• WHAT TO WORK ON
Find each line in the records that contains the string "lawyers" and copy it out. Case matters.
···
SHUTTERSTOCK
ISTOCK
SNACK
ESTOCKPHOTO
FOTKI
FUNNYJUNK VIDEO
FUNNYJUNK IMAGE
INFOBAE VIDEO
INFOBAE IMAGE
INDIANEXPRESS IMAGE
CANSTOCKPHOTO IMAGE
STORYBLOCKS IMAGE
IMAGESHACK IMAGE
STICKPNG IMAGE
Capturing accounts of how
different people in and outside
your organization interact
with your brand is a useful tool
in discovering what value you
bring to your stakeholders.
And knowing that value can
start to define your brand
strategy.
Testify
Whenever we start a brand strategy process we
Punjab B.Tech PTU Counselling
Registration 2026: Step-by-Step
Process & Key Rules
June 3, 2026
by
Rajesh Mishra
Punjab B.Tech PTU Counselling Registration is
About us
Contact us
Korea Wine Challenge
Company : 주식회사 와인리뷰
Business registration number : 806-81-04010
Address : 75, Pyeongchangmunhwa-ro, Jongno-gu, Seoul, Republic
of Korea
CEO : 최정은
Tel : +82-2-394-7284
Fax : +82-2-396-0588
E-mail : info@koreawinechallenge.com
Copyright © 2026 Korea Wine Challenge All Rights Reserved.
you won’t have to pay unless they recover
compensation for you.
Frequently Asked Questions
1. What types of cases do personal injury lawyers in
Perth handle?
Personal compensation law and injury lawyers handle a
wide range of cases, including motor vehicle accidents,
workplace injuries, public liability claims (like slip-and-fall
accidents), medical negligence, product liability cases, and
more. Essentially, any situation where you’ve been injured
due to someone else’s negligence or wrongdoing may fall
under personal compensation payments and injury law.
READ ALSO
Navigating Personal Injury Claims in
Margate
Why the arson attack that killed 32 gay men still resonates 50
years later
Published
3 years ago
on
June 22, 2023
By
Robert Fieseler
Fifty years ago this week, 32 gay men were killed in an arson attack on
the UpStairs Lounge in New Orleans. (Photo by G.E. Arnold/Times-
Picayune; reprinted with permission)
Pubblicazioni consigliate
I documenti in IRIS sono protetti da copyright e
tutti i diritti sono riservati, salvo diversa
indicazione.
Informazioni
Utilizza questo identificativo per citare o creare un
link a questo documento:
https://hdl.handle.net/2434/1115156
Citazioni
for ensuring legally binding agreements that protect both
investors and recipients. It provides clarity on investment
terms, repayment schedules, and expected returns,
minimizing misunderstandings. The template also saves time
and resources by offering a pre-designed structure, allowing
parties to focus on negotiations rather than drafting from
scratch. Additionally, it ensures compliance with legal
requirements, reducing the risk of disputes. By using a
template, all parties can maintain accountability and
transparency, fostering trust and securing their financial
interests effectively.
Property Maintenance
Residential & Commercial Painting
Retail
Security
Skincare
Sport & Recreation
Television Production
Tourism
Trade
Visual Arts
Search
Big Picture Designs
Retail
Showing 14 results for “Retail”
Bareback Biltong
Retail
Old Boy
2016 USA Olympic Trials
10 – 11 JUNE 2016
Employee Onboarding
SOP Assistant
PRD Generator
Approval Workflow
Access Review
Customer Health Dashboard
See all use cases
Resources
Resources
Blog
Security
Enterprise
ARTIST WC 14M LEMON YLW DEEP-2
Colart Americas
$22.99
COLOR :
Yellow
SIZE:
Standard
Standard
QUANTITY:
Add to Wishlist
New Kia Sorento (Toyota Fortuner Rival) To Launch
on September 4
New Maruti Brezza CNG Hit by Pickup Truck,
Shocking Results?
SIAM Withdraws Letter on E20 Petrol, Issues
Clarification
···
• RESPONSE TO THE TASK
1. What types of cases do personal injury lawyers in
Personal compensation law and injury lawyers handle a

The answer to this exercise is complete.